The River Widow(3)
One summer day at the railyard, she met two brothers, Chester and Henry Nash, and some exciting moments followed as they jumped trains together, but it lasted only until her newfound friends made their way to a town in Virginia, where relatives took them in.
Adah continued hopping trains alone until she reached Kentucky, where the land was green and spongy like the reaching fingers of a massive crawling creature, and she began to see that maybe this was what she’d been looking for. A place grounded and verdant and unending, growing so abundantly that she could reach down, touch it, and pull it up by the roots for examination.
Now the river she also loved was killing her. She was slender but strong—hard work on the farm and housework had given her muscles—but she was no match for this water.
Back in Louisville, Adah had kept company with some carnival types, and a kindly woman named Jessamine made Adah finish her high school education and also taught her how to read the tarot cards, a way to make a living. Jessamine said that a smart young woman with a New York accent, serious eyes, and pleasant looks could glean coins from country yokels looking for work in Louisville, as well as from city people down on their luck and seeking prosperous predictions to keep their spirits afloat. Adah discovered she had a knack for reading people. She took that God-given talent and further developed her observational skills. Everyone had a tell, and she used that more than anything else to survive by fortune-telling. Jessamine had taught her the ropes before she, too, died suddenly, and Adah picked up the practice, going around the city and its outskirts with a band of peddlers and other misfits, setting up gritty little camps in parks, empty lots, and open spaces.
People began to fascinate her, not as scientific objects of study but as vessels of soul and desire and spirit, each as unique as an individual leaf or a sparkling stone. She learned that a person’s emotional needs were as important as physical ones. Never disingenuous, she tried to dole out hope, even a glimpse of it.
In Louisville, she met Lester.
Three and a half years ago, he had pushed aside the flap of canvas that made the door to her fortune-telling tent and stepped in for a reading. Adah’s eyes had traveled from the dungarees up to the leather belt at his waist, to the shirt, unbuttoned at the collar, to his neck, Adam’s apple dominant, to his face, nicely boned. He was approaching thirty, she guessed, not tall, but built compactly like a boxer, with a cinched waist and steel-rail limbs. His hair was thick, black, and curling; it would never thin out, but instead would turn into distinguished silver. One long lock spooled down his forehead. His eyebrows were curly, too, but looked as if they had been combed in one direction, out toward the temples. An attractive man.

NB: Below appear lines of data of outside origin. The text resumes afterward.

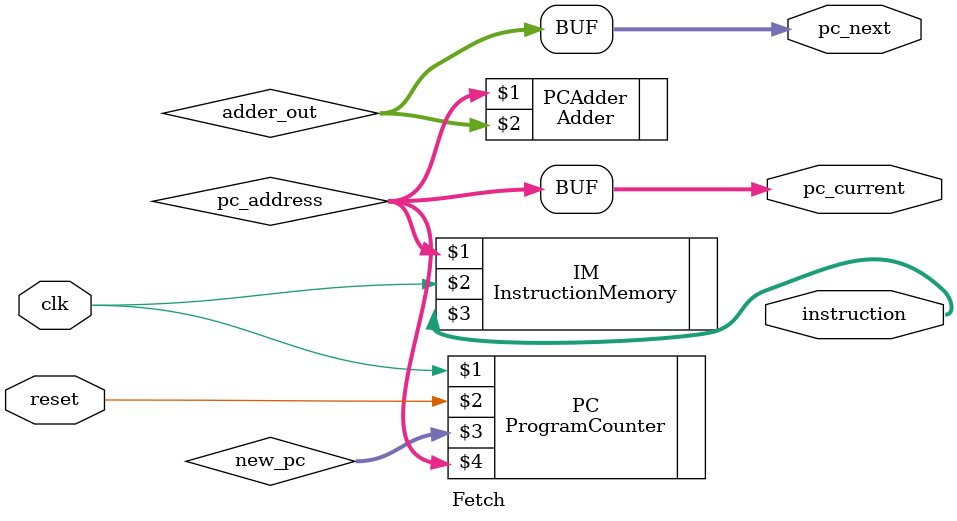
<source format=v>
`include "Adder.v"
`include "ProgramCounter.v"
`include "InstructionMemory.v"

module Fetch(
    input reset, clk,
    output [31:0] instruction, pc_next, pc_current
);
    wire [31:0] adder_out, new_pc, pc_address;

    Adder PCAdder(pc_address, adder_out); // Add 4 bit
    ProgramCounter PC(clk, reset, new_pc, pc_address); // Program Counter
    InstructionMemory IM(pc_address, clk, instruction); // Get Instruction address
    
    assign pc_current = pc_address;
    assign pc_next = adder_out;

endmodule

</source>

For a moment, she remembered herself as the girl who had once wanted to become a teacher or a nurse—someone who might appeal to such a handsome man. She had never intended to make the reading of cards into an occupation. But she was alone, and the Depression had changed everything. One had to make a living any way one could. And during tough times, the demand for fortune-telling was on the rise.
People doing well rarely came to her, and sometimes she stretched hope to its limits for the downtrodden, painting as rosy a picture as possible and even declining payment from a few.
“Sit down,” she said to the handsome man.
He slipped into the chair, clearly comfortable in his own presence. But he kept his hands folded beneath the table, where she couldn’t see them.
“Your hair is unusual,” said Lester. “Right pretty, it is.”
Adah fingered wisps of it on the nape of her neck. Her hair was short because lice from hand-me-down clothes had taken up in her once-long chestnut-brown hair, and she’d had to shave her head a few months back. At first, she’d worn an old flapper hat to cover her baldness, but now her hair was coming back in, fingery about her head, and she’d given up the hat. Her hair was still short enough to set her apart, but Adah didn’t care. It gave her a bit of a spooky look. Good for business.
“Thank you.”
From a person’s eyes and clothing, from their skin and hair, Adah could often come up with revealing details. But the most telling features had always been a person’s hands. Not the palms, as one might guess, but the backs of the hands and fingers. The condition of their skin could tell her a person’s line of work, and the size and cording of the veins was a good indication of age. But more importantly, the way a person held their hands, how they managed them during conversation, how they moved and quieted, gave her clues.
Adah gathered the cards, forming one pile. “You must cut. Use your left hand to cut twice, leaving three stacks.”
“Why the left hand?”
“I assume you’re right-handed.”
He nodded.
“The right hand is the hand of labor, our occupations, our business with the outside world. The left hand is more akin to what goes on in our personal lives and minds.”
“I see,” he said, looking a bit amused.
Lester cut the cards as Adah had requested, and she finally saw a working man’s hands—weathered, chafed, and callused, but clean. Then he settled his hands back below the table and looked at Adah as if he were sitting back in the theater, waiting for a play to begin.
Adah pushed the cards back together to form a single stack and then scooped them silently before her in one fluid movement. Her hands were fast and efficient with the cards, her skin was still young looking and unblemished, but her cuticles were chewed up out of anxiety, ragged and inflamed in spots. Her hands gave her away, too.